### Your goal
Each line of the records that follow must come back exactly, with pictures skipped.

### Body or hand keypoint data
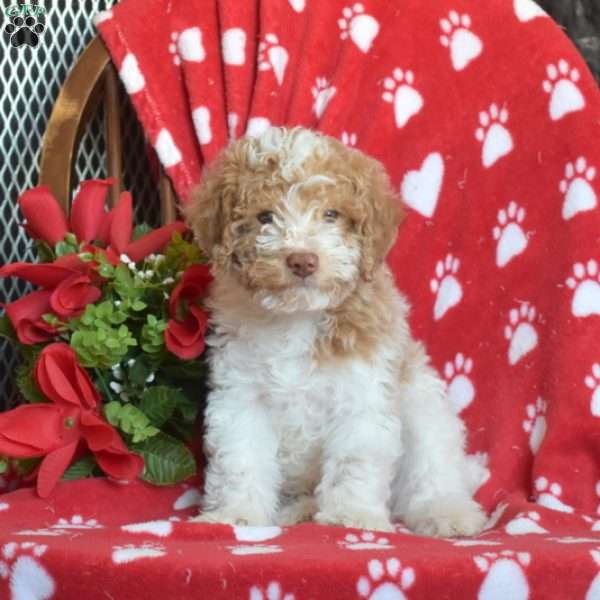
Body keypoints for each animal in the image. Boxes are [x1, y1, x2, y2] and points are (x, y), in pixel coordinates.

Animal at [186, 125, 488, 536]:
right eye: (265, 217)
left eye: (331, 214)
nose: (302, 260)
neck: (298, 315)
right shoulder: (241, 395)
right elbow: (241, 458)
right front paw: (237, 514)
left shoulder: (362, 393)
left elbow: (354, 461)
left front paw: (351, 517)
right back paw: (300, 511)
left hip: (423, 406)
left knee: (433, 468)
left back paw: (447, 512)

### Your response
Body keypoints for each animal in the image. Boxes are [x1, y1, x2, y2] and points are (x, y), in pixel coordinates.

Animal at [186, 125, 488, 536]:
right eye: (265, 217)
left eye: (331, 214)
nose: (302, 260)
neck: (298, 315)
right shoulder: (241, 395)
right elbow: (241, 458)
right front paw: (237, 514)
left shoulder: (362, 393)
left elbow: (354, 461)
left front paw: (351, 517)
right back paw: (300, 511)
left hip: (423, 406)
left knee: (433, 468)
left back paw: (447, 512)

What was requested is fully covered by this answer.